Now, I am writing this blog to get my writing down. Many people throughout my whole life have told me I am a natural writer and they expect a publication at some point....what?!?!??? I mean I don't write for my own pleasure, and I certainly don't enjoy the restraints of proper grammar and good rhetoric. So why bother?


Understand that I think so much, I can never shut my thoughts off. Maybe that is just part of being female or maybe I don't "relax" enough at bedtime..but either way--it just doesn't shut off.  So, like I said in the first post, I have MANY random journals and notes and short stories and poems and songs recorded over the years in very many notebooks or journals.

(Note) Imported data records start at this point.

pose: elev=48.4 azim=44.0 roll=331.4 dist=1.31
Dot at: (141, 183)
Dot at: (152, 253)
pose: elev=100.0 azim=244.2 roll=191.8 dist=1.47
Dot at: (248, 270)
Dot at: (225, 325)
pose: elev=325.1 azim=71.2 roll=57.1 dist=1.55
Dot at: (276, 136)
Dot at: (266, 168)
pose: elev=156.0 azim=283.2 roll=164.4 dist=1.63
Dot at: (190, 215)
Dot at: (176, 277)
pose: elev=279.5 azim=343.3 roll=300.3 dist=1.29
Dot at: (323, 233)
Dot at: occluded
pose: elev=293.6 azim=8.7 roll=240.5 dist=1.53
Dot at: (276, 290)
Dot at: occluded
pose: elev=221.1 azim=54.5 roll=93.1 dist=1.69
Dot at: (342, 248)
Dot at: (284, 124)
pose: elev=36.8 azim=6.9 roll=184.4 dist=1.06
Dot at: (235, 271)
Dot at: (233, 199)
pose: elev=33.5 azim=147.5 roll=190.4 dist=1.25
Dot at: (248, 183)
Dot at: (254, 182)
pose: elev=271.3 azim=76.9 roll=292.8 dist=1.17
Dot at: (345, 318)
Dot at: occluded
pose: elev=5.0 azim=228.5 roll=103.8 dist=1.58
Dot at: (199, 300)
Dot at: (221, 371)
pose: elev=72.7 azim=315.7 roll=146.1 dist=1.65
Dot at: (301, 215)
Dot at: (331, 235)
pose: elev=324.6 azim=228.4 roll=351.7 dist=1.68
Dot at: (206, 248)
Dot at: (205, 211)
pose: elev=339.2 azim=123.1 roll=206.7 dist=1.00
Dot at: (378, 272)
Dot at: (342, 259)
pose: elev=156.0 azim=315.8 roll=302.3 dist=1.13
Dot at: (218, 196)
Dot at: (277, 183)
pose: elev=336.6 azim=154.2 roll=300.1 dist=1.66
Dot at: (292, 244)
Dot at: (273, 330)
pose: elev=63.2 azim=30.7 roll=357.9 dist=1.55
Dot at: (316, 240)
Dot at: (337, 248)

I think part of the purpose of this blog covers me sharing some of the work I have made so far. So I will do that, and it may be random, but my hope is that I can at some point look at this blog from start to where it presently ends and see a pattern, or a story, or a lesson....or all of the above!

but....I'm lazy! part 1

Something that has been on my heart over the past month is laziness. It started with the realization that my time is often spent thinking, therefore I do not watch movies or tv shows anymore. If I do, it is at the request of people I love or to catch the end of a season that I had been committed to all year, like Glee, Grey's Anatomy or Vampire Diaries. Granted, those shows are not keeping my best interests in mind, but I still push to watch them because of curiosity for the written work being produced. How will the stories end? Anyways. My point is, I don't listen to secular music 24/7, watch movies, read secular books or magazines, and play games anymore. I just don't have the time or the need.  Now, honestly, I am in my dorm room most of the day like whenever I don't have somewhere else to be. So really, it looks like Iam a slug, yes? I want to rebuke that. What good does it do me to be outside running errands all day? Or what about going to the gym or walking outside? If I'm inside, I'm reflecting on my thoughts, praying, doing homework, talking to others and praying for them, or resting for a short bit as the rest of my day will wear me out. I don't find that to be lazy. But there is more to come on this...just swallow that concept of filling time with entertainment. Does that mean we are lazy?

Apr 13, 2011

Keeping this post short.

Hey there! I have finally given in and am committing to a blog. I have started a few since middle school...forever ago...and a few journals and short stories as well.  Of course, nothing has ever been completed or updated on a more frequent basis than a few times a year! I am devoting my writing to the relationship I possess with God and why I am able to trust in His existence. I hope to share as much or as little, as often as He puts on my heart to do so, in hopes that someone out in the world may relate. It is a form of art, I suppose. This is making me vulnerable--which, in turn, reaches someone else who is vulnerable. Isn't that what art is? Someone creating something outside of themselves that shares who they are in some little or major way and that meaning reaches another person wherever they are in their life. Art. So, if for no other reason, this blog is my art. Thank you for stopping in!